* _GIVEN INSTRUCTION_
Count the lines in the records below that contain the string "What", with case counting. Reply with the number alone.

* _DATA_
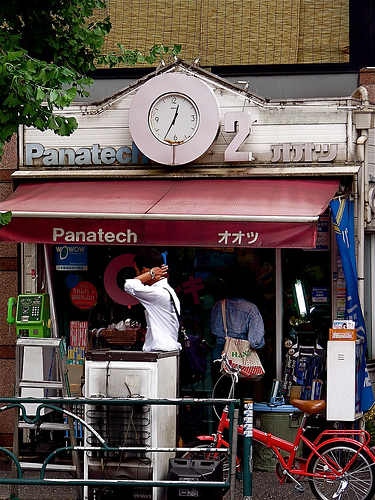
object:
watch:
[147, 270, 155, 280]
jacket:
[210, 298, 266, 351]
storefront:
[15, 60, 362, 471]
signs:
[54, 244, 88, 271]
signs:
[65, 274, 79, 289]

==

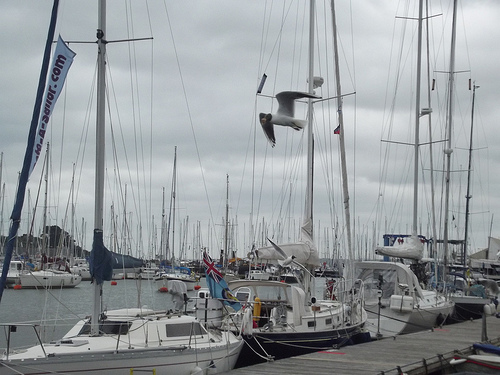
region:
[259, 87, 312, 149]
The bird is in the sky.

==

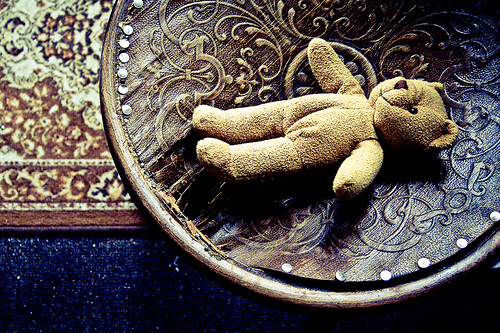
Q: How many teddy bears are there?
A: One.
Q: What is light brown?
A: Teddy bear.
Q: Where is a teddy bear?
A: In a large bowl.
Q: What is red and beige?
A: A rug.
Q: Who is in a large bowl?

* _THE RESULT_
2